■ EXERCISE ■
Identify each line in the records below that contains the word "sito", and copy it.

■ INPUT DATA ■

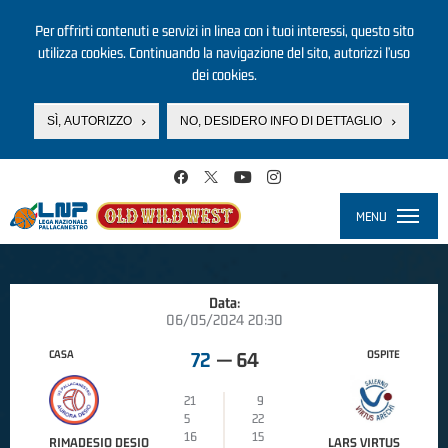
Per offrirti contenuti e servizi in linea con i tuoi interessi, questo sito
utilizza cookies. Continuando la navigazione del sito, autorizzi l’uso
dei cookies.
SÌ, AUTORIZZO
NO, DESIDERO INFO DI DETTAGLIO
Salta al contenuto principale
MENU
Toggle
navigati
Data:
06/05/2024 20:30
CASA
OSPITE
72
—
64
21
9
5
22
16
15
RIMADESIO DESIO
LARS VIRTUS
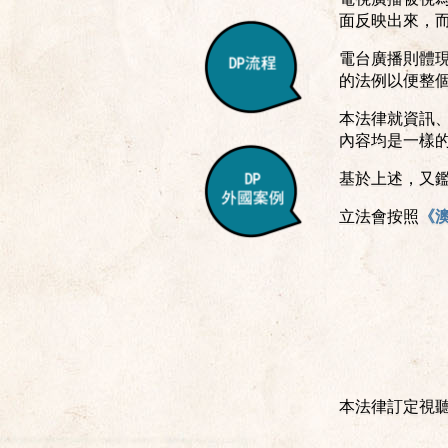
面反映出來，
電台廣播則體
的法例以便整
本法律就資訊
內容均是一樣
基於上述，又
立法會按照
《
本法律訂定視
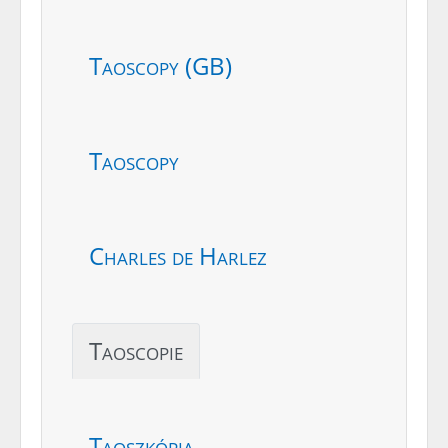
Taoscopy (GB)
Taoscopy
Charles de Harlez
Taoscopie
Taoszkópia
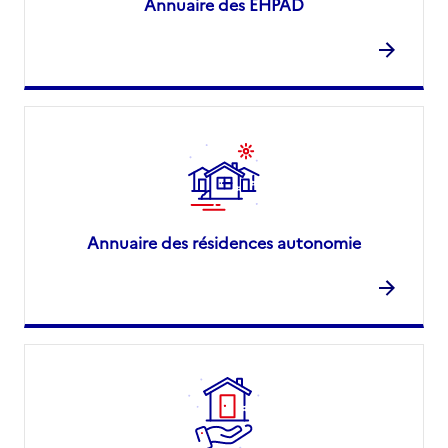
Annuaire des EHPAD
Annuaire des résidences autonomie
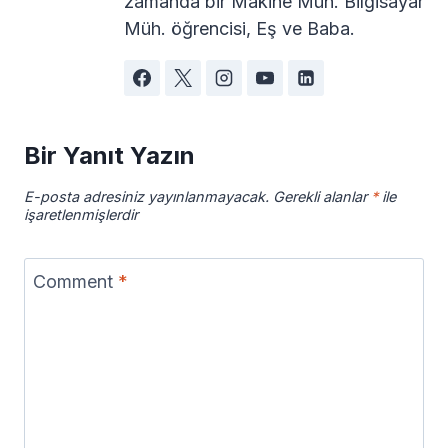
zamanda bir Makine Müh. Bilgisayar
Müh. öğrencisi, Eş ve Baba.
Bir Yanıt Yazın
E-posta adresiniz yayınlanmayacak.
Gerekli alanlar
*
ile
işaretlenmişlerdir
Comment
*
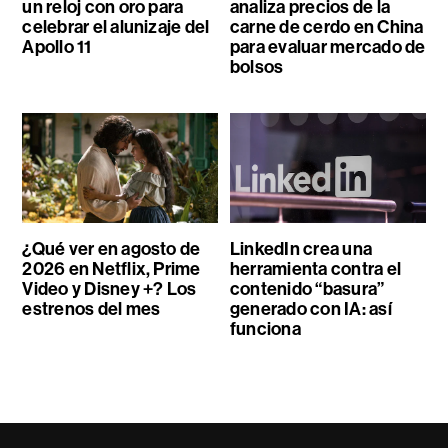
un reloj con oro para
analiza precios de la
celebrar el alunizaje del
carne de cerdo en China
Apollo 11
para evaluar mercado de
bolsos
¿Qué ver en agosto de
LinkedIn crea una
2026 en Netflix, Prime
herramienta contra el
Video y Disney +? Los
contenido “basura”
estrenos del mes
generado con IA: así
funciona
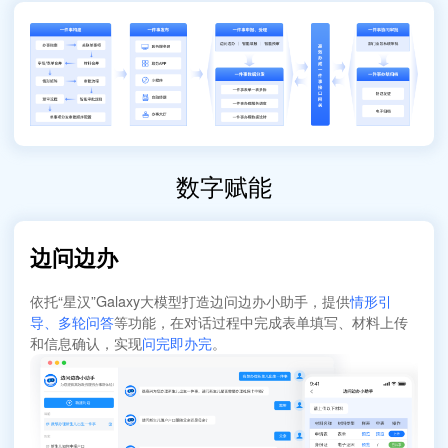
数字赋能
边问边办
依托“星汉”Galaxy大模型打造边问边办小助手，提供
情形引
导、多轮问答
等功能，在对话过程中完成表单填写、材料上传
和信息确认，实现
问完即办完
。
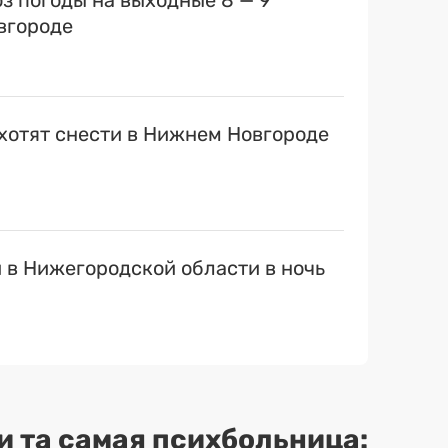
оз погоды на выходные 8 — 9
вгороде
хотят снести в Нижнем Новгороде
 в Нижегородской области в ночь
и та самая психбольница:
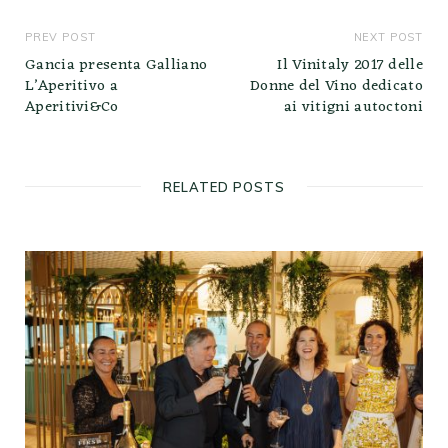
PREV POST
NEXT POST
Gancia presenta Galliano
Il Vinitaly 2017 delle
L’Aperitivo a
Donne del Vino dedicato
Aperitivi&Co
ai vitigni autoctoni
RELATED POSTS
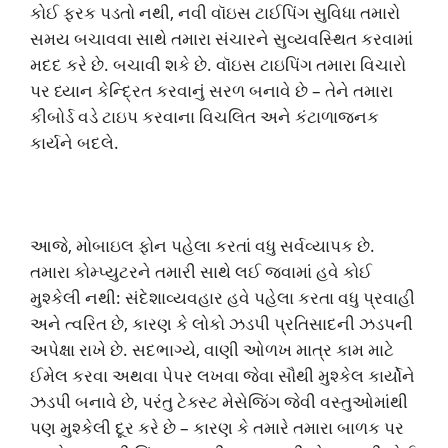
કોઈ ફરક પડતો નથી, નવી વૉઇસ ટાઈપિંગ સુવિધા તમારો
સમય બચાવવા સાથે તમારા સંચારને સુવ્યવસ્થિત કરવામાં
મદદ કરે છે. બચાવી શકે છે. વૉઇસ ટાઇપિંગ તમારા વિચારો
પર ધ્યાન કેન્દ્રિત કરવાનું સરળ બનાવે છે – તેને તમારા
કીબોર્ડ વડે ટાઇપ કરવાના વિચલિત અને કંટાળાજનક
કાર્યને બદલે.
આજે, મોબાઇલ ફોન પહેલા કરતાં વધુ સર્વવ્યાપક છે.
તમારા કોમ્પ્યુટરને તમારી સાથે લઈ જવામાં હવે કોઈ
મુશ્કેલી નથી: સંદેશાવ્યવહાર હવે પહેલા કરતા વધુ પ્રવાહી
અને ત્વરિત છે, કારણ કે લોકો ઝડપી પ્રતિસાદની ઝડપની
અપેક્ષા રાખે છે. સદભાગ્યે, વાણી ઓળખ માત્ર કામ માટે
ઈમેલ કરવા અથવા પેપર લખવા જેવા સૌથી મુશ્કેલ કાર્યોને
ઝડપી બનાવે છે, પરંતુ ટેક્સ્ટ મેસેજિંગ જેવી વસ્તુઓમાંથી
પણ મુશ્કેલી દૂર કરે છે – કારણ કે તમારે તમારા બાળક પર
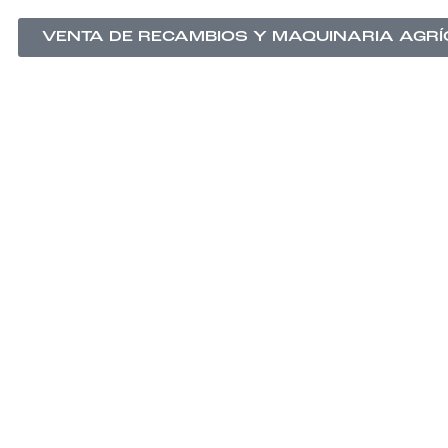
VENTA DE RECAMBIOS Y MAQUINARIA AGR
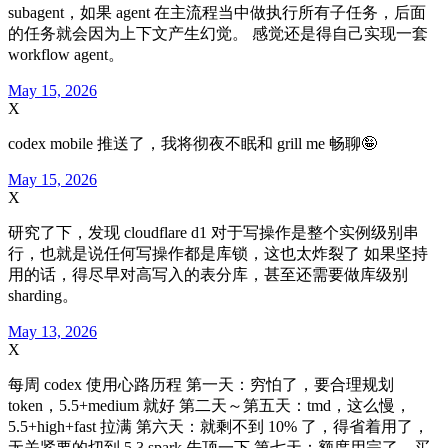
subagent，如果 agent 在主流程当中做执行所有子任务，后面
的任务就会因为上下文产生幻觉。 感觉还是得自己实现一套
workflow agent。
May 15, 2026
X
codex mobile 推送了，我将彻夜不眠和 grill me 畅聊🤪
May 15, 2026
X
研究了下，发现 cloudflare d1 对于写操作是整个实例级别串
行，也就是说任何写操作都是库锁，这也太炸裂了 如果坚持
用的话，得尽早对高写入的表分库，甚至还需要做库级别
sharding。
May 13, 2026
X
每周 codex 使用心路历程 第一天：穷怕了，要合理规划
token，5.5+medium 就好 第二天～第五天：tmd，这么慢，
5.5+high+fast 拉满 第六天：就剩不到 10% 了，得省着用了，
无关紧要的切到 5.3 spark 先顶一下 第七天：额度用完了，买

■ THE ANSWER ■
Per offrirti contenuti e servizi in linea con i tuoi interessi, questo sito
utilizza cookies. Continuando la navigazione del sito, autorizzi l’uso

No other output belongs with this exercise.